Monday, December 06, 2004

All Hail the (Crimson) King of Literature(?)

My sister and I read Stephen King when we were in high school. What he lacks as a master of literature he makes up for as master of mounds and mounds of fire fuel er, I mean, books. The guy writes a lot. I haven't read a Stephen King book in years... EXCEPT the Dark Tower series which is Stephen King minus some of the blood, guts, and horror of his usual works (not to say that the books in the Dark Tower series do not have bloody scenes, they do; it's just that this series of books are more apt to be described as fantasy fiction than horror fiction). Over the years, I have definitely left the horror side of fiction behind (don't know why I even read it in the first place... I'm what you would call a voracious reader... I will read just about anything that I can get my hands on... thank God I have grown to be a little more discerning as I have left adolescence behind:). But I have continued to read the Dark Tower series because I WANTED TO KNOW HOW IT ENDS! That's it. And, so, a few weeks ago, my sister lent me her copy of the final installment in the series (aptly titled "The Dark Tower", creative, huh?) Now I can get through a Stephen King book in a few days (sometimes a few hours), I'm just a very fast reader (good when I was in college, bad when I am trying to savor a book). And, obviously Tolkien he ain't, so it's a pretty easy read. I finished it. I will not give away the ending here (although I don't know how many of my blog readers are avid Stephen King readers) but I do want to comment on it, at least a little bit.
I can see where fans of Stephen King, and fans of the Dark Tower series especially (keep in mind that he started the first book in the 70's, and just recently published the last book) may not have been thrilled with the ending. I would like to remind them that ka is a circle and that Roland still needs to come to terms with his past. He needs to forgive himself and that is why he is still in the circle. Maybe the next time around, Roland will actually find what he is looking for... (remember, I don't want to give away the ending:), but I thought the ending made total sense. And, anyway, real life (which this books is so far from) isn't about happy endings. In fact, I usually respect an author more if the ending is not what I suspected or it isn't some Hallmark contrived commercial ending where everyone is happy, happy happy! Thanks for reading...

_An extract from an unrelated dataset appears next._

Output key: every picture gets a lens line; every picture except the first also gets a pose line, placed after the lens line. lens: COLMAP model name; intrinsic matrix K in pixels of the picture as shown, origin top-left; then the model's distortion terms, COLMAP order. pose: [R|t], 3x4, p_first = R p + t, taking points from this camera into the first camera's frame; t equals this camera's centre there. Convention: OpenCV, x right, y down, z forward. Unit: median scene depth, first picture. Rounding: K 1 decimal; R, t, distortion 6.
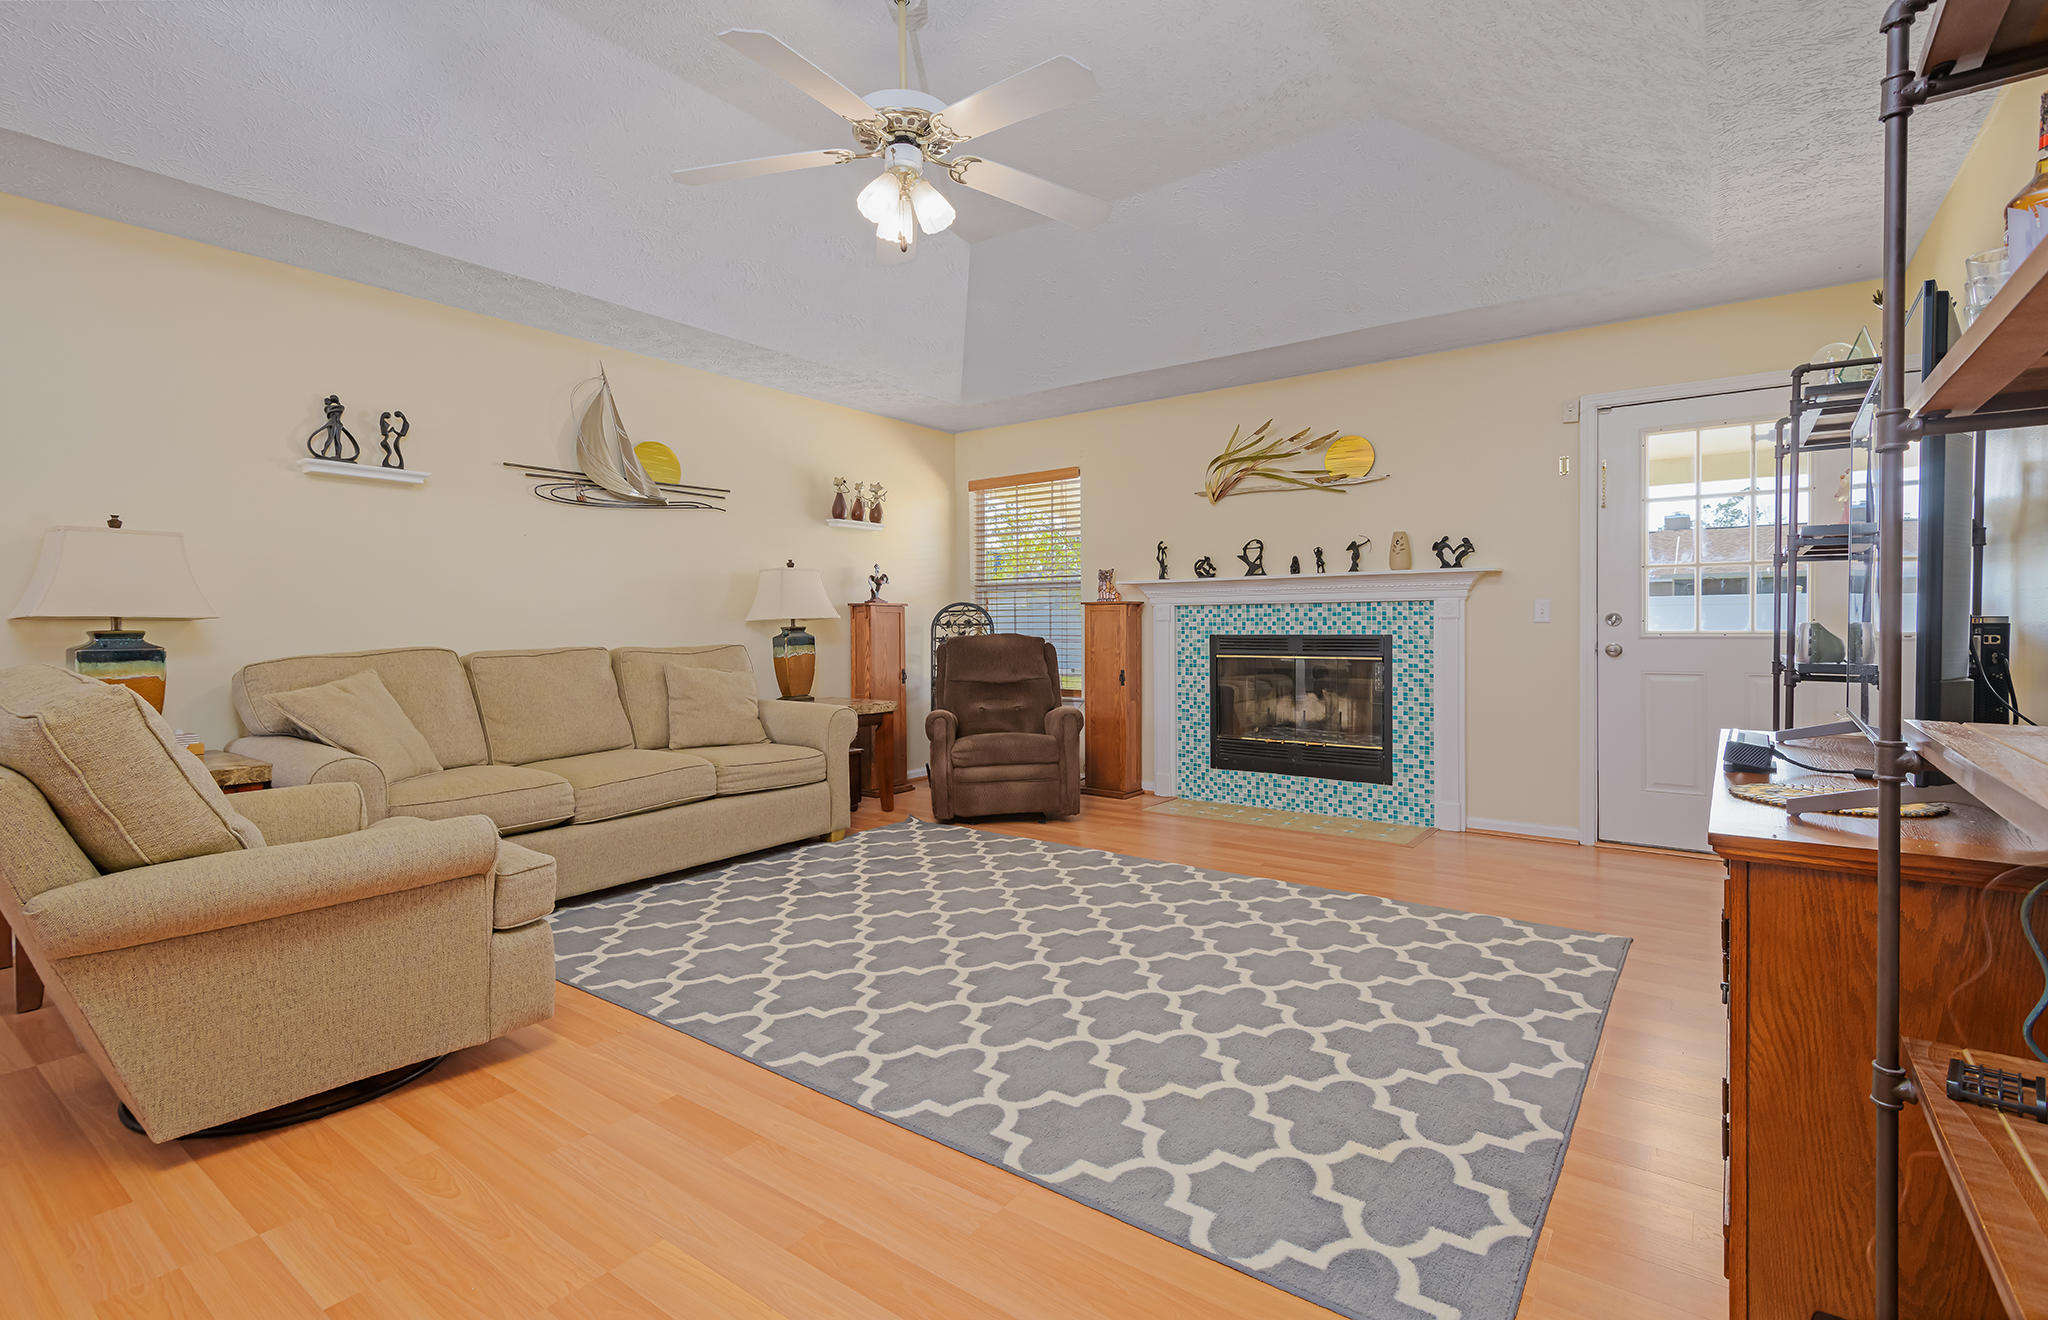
lens RADIAL K [[910.6, 0, 1032.2], [0, 910.6, 640.7], [0, 0, 1]] dist [0.000691, -0.000051]
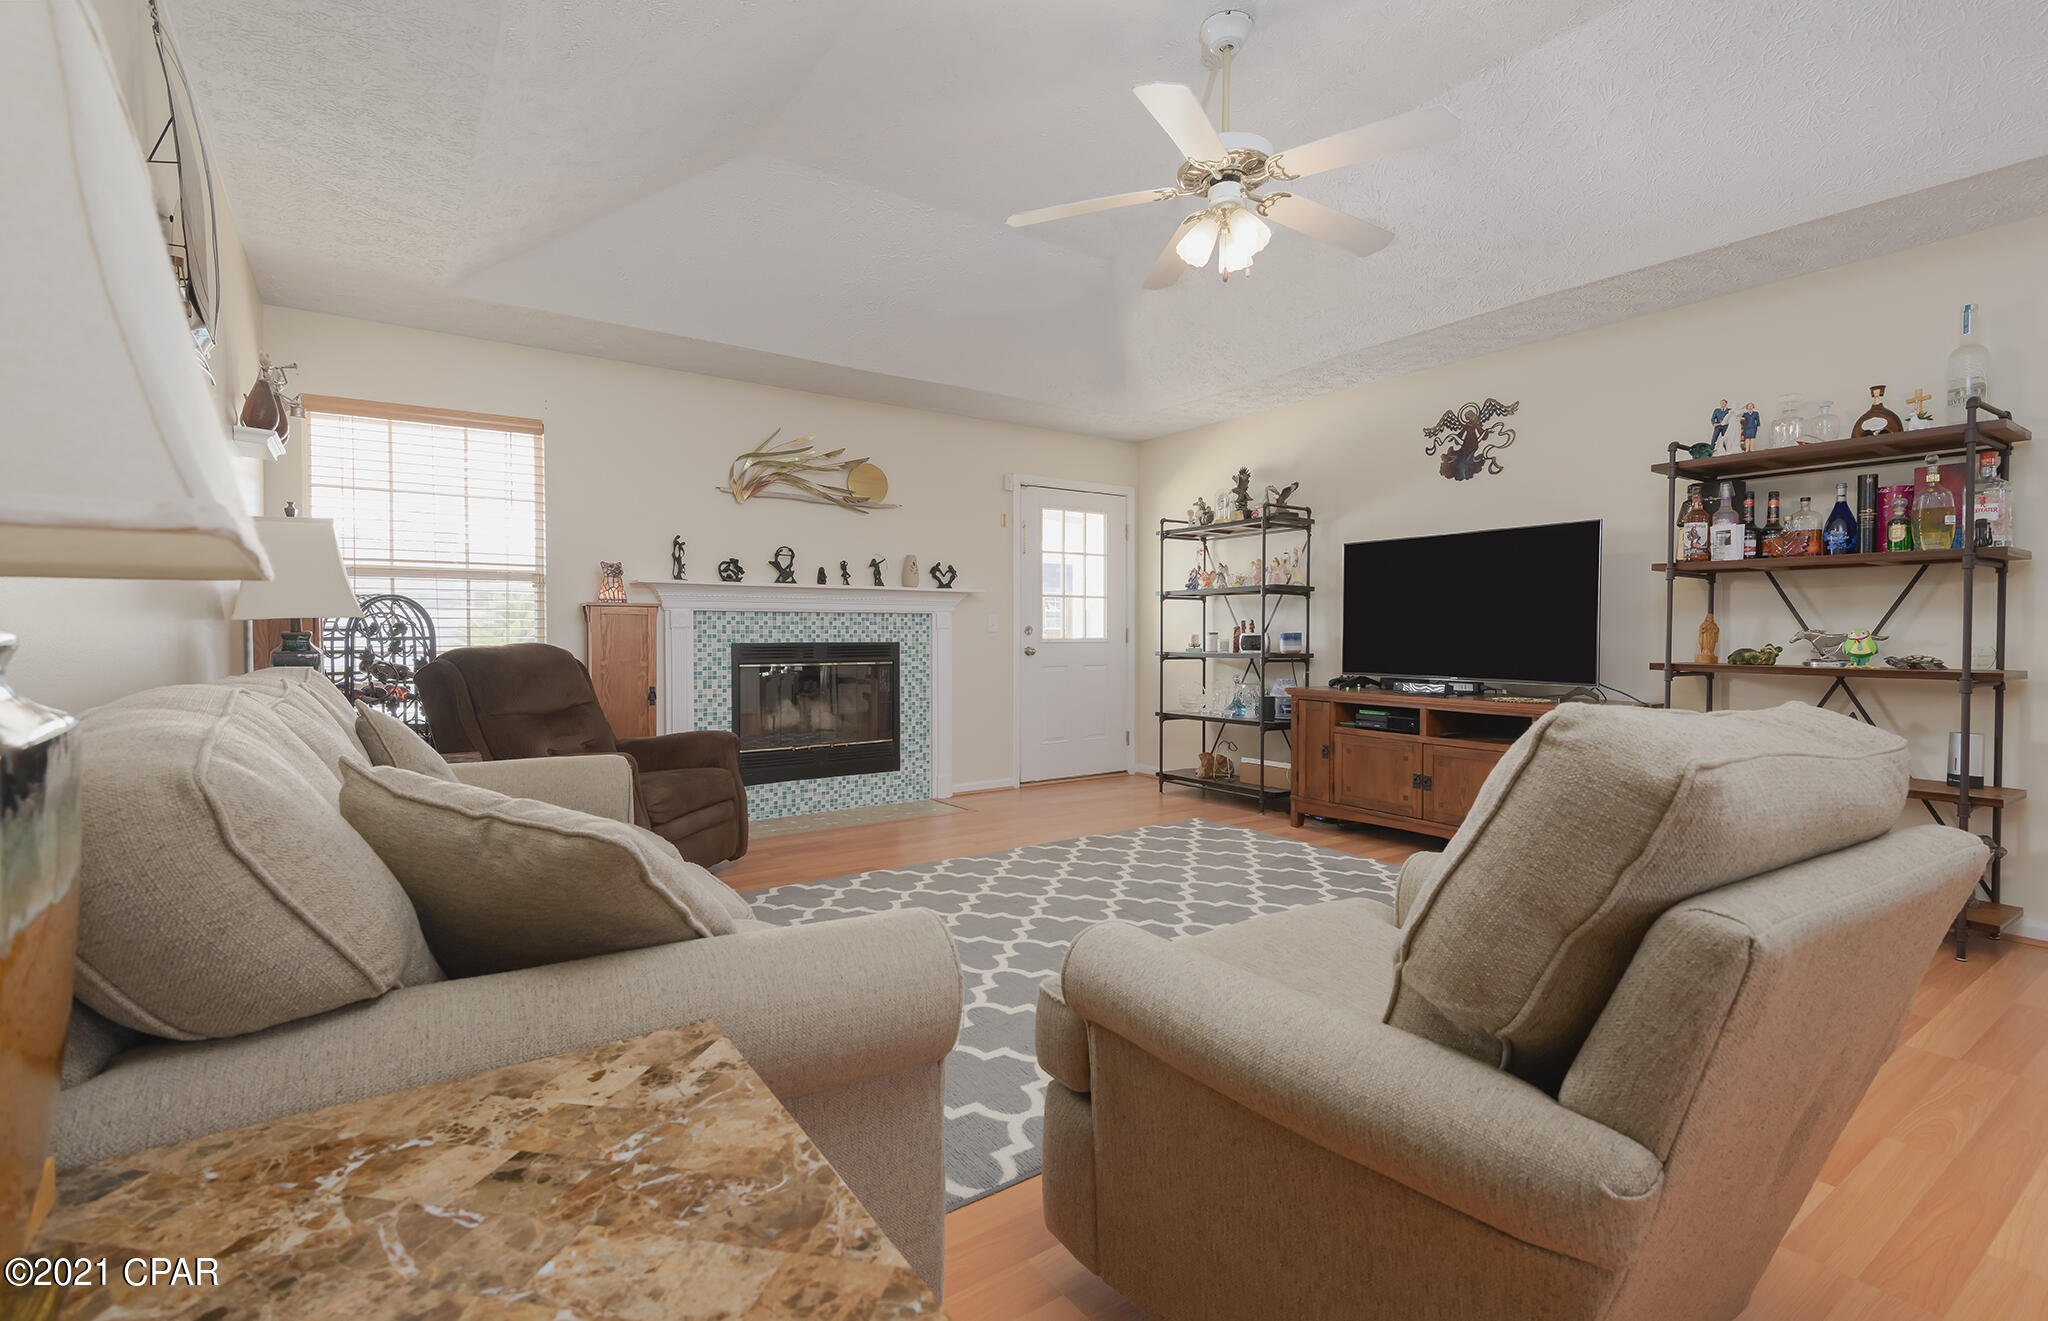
lens RADIAL K [[920.4, 0, 977.7], [0, 920.4, 655.1], [0, 0, 1]] dist [-0.000282, -0.000122]
pose [[0.318595, -0.013407, 0.947796, -0.653263], [0.017198, 0.999817, 0.008362, 0.002182], [-0.947735, 0.013636, 0.318768, 0.496319]]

***NOTE*** I wrote this while I was subbing sixth grade science (during my break). Please forgive me if it sounds a bit random and all over the place.

4 comments:

Karl Thienes said...

Christina,

Check out Raphael's blog, especially this post:

http://iamasheep.blogspot.com/2004/12/horror-and-orthodoxy.html

raphaelthesinner said...

Thanks to Karl for mentioning my blog.
Christina,
I was sorry to read that you eschew horror. To get a really full view of The Dark Tower series, I would suggest reading Insomnia and Black House at a minimum.

I would argue that King at his best is just as good as Tolkien. The Wizard's Glass is one of the few books that really moved me. King's greatest strength, IMHO, is his characters. The are real people. And Susan Delgado's death nearly moved me to tears, both for the loss of such a beautiful person and Roland's grief.

I also think the way Dark Tower ended is very appropriate.

Christina said...

raphael... thanks for the post. After reading the last Dark Tower book I pretty much decided that I will probably have to read Insomnia (because of all the references to it). I will also check out the other book you mentioned. I stopped reading the more gruesome horror books because I am too visual of a person and I would scare myself so much that I couldn't sleep at night:) But that's why I enjoy the Dark Tower books (which I believe they are definitely King at his best)... King's writings without the scary horror. And I am sorry to see the series end. But I look forward to reading them over again in the years to come.